S&P also cast doubts over the possible realisation of a 2 degree global warming reduction as being pushed by some of the developed countries of the world.

Nigeria has set 2060 as its NetZero target, although it remains to be seen how that will be achieved with the country still largely dependent on its oil production for the much-needed foreign exchange supply.

Earlier this month, Vice President Yemi Osinbajo  was in the United States where he proposed a Debt-For-Climate Swap deal to achieve “a just and equitable energy transition” for Africa, saying it would significantly advance the course of global net-zero emissions targets.
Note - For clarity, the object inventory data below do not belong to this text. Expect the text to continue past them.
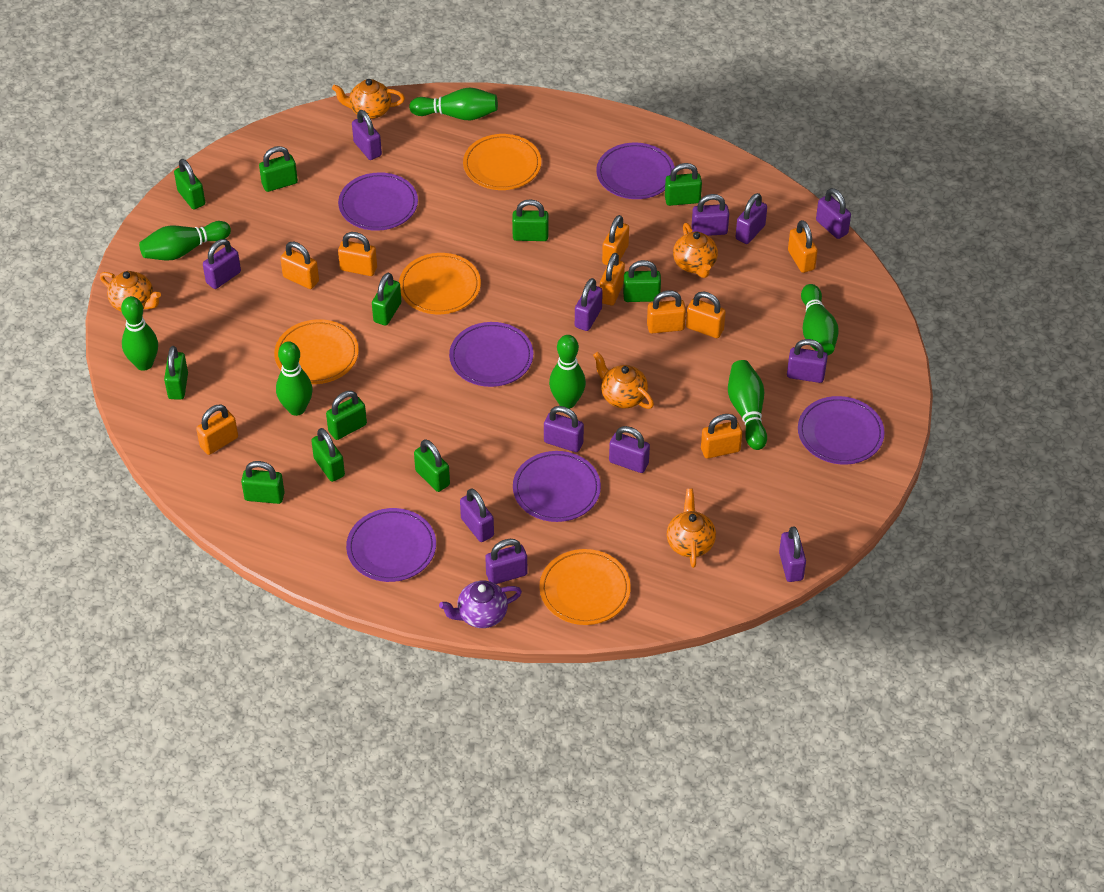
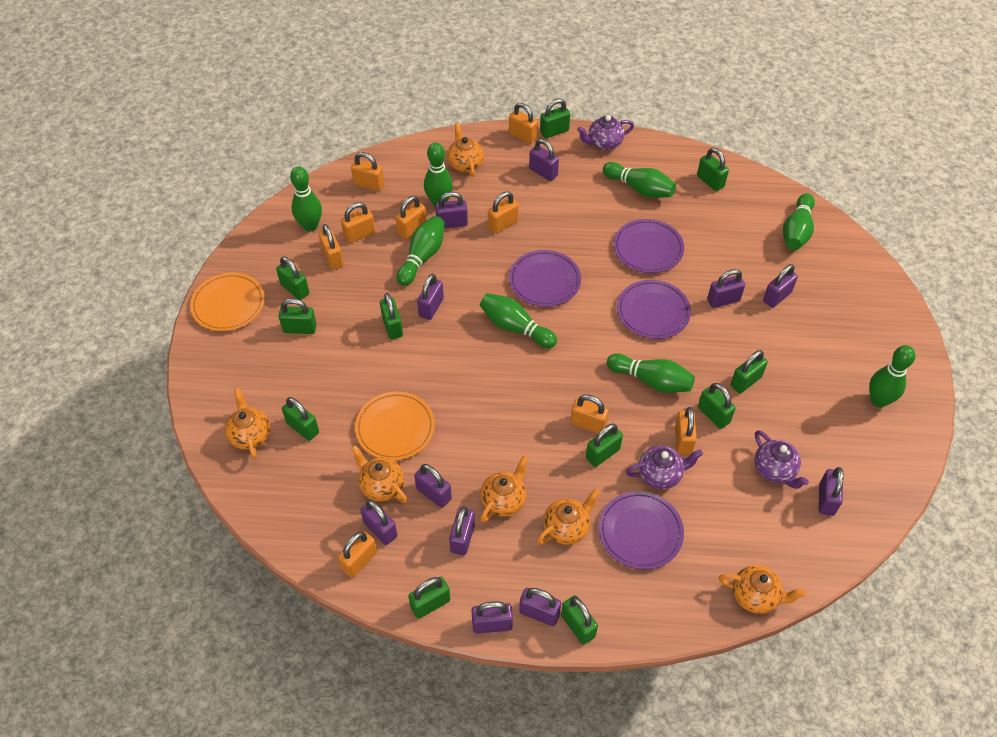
green bowling pin: 7 -> 8
orange plate: 4 -> 2
orange teapot: 5 -> 6
purple padlock: 12 -> 11
purple plate: 6 -> 4
purple teapot: 1 -> 3

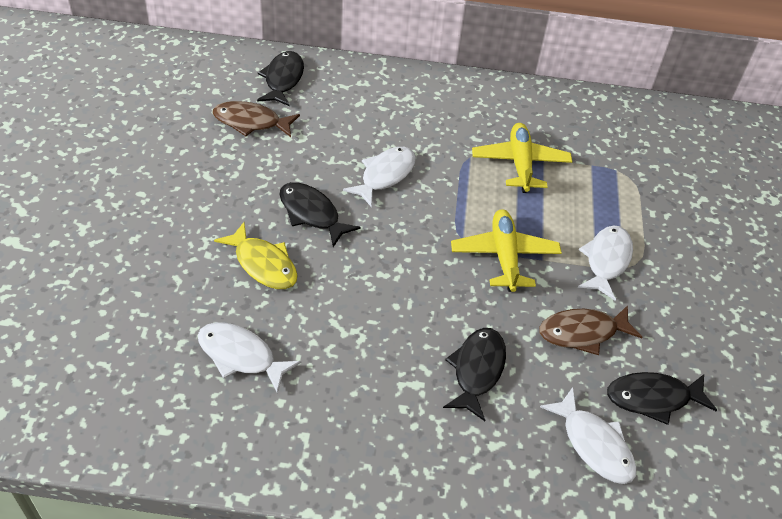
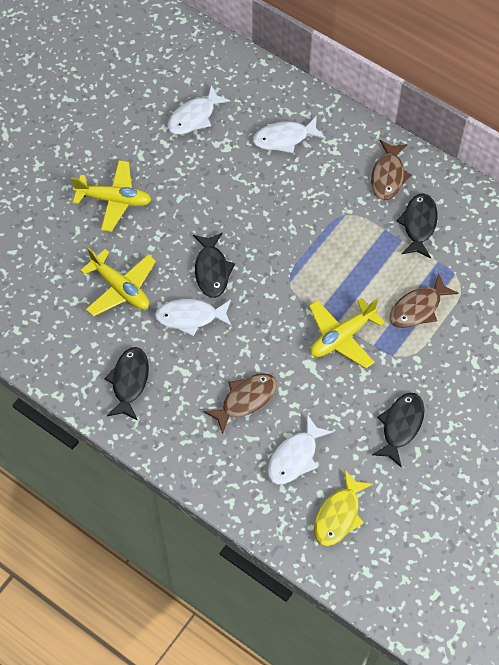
brown fish: 2 -> 3
yellow plane: 2 -> 3

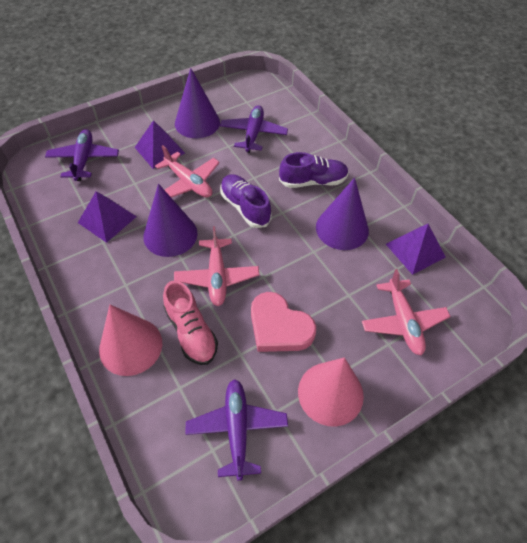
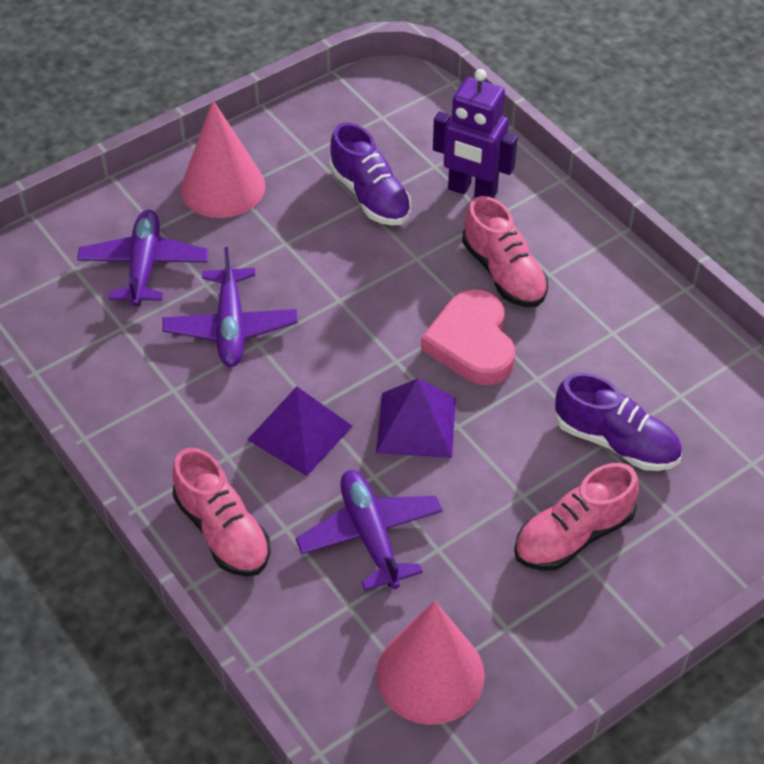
pink plane: 3 -> 0
pink shoe: 1 -> 3
purple cone: 3 -> 0
purple pyramid: 3 -> 2
purple robot: 0 -> 1

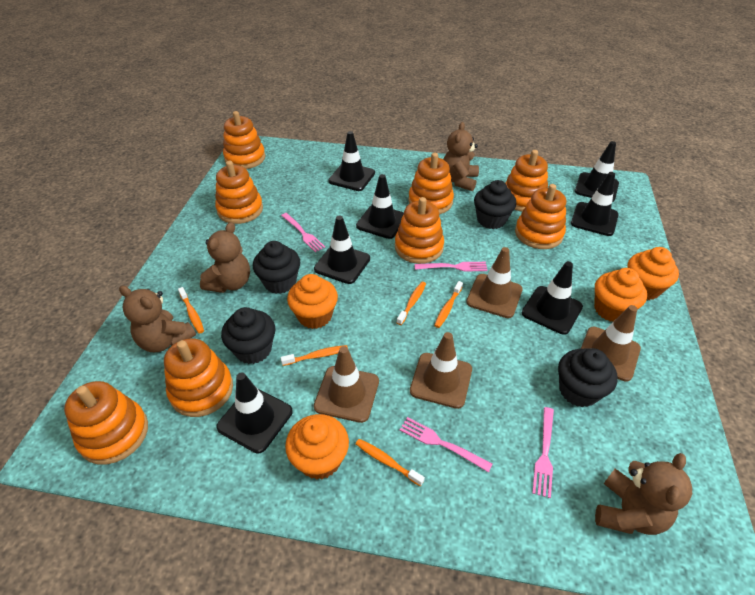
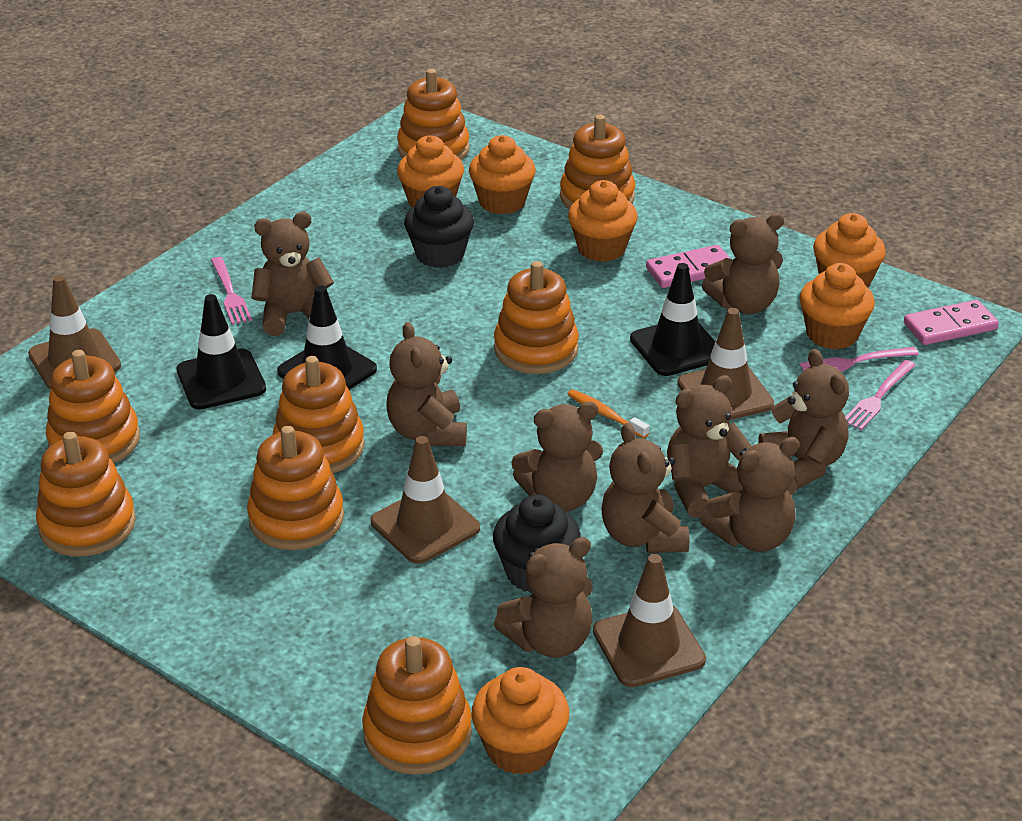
black cupcake: 4 -> 2
black traffic cone: 7 -> 3
brown teddy bear: 4 -> 9
orange cupcake: 4 -> 6
orange toothbrush: 5 -> 1
pink domino: 0 -> 2
pink fork: 4 -> 3

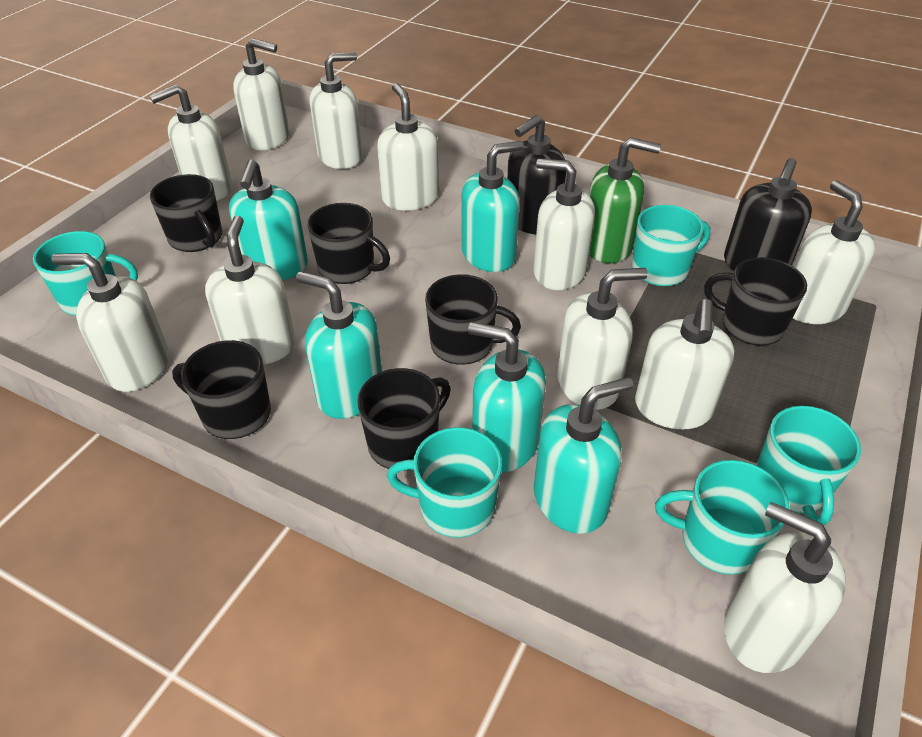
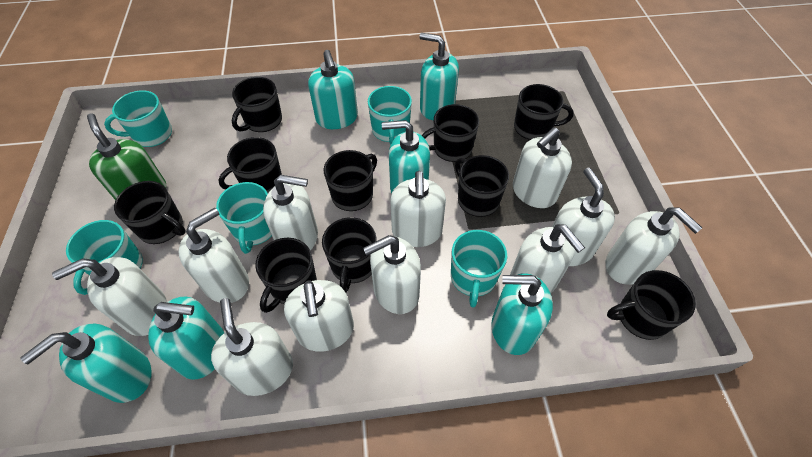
black mug: 6 -> 10
black soap dispenser: 2 -> 0
turquoise soap dispenser: 5 -> 6

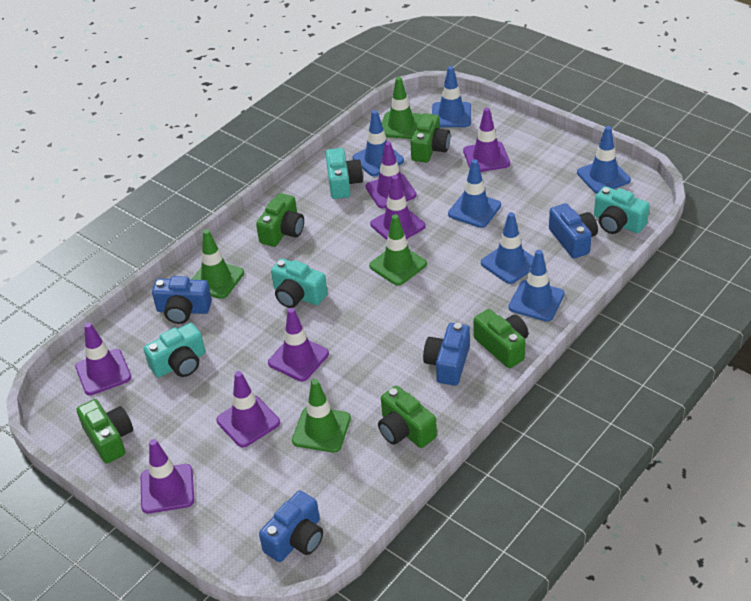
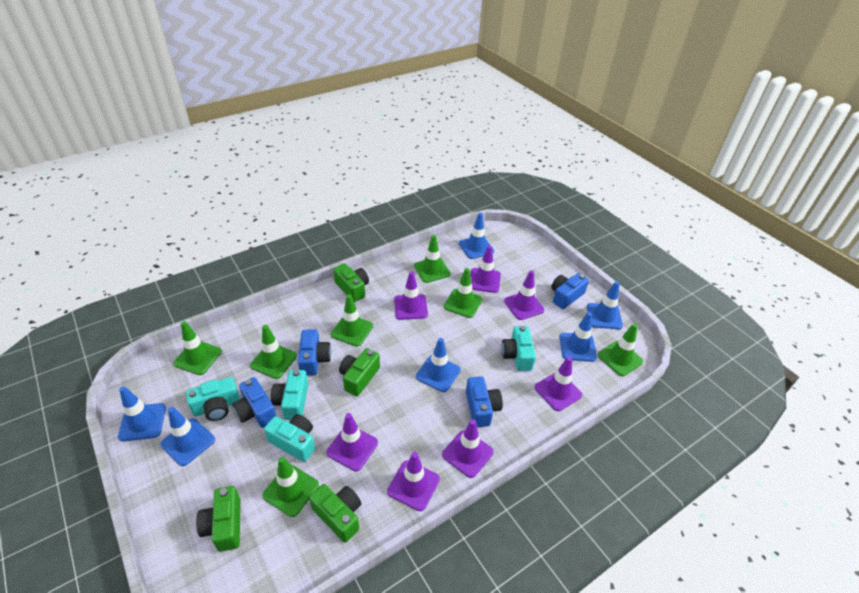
green camera: 5 -> 4
green traffic cone: 4 -> 7

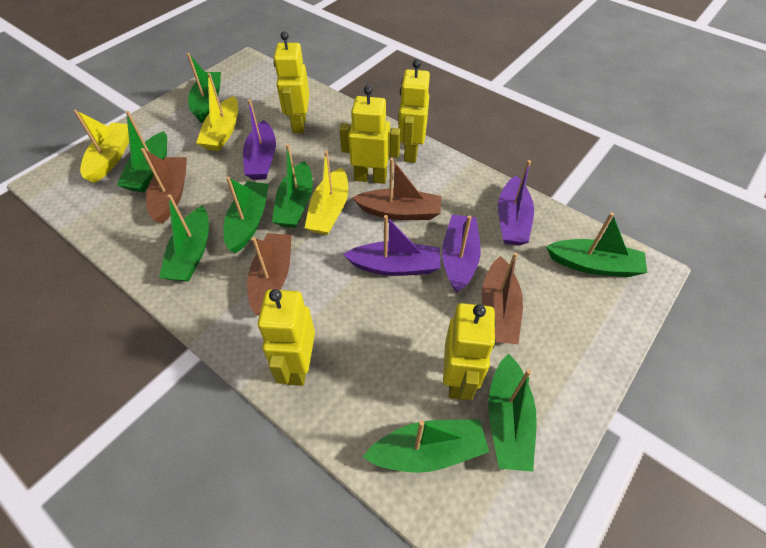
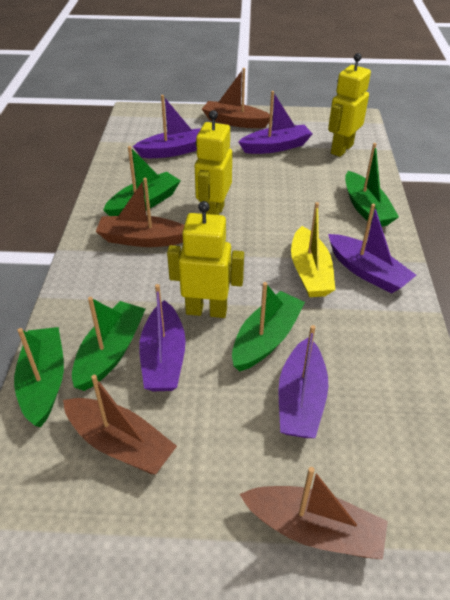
green boat: 8 -> 5
purple boat: 4 -> 5
yellow boat: 3 -> 1
yellow robot: 5 -> 3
Since Nigeria and the whole of Africa emits less than 3 per cent of the global volume, Osinbajo said the debt for climate swap will allow for bilateral or multilateral debts to be  forgiven by creditors in exchange for a commitment by the debtor to use the outstanding debt service payments for national climate action programmes.

“However, even considering this sizable decline, the current oil demand trend is far from consistent with limiting global warming to 2 degrees, let alone to 1.5 degrees or lower in line with the Paris Accord. Global oil demand needs to peak by 2025 for global emissions to be in line with S&P 2 degree trajectory by 2050,” S&P said.

It added that the impact of the energy transition will therefore likely be more gradual when it comes to oil, considering that oil underpins a major part of the global economy.

Moreover, the report noted that there are limited immediate alternatives to oil in some use cases, unlike for coal and gas, which renewables can replace in power generation, for instance.

 It observed additional pressure on oil companies from financial markets because of environmental considerations.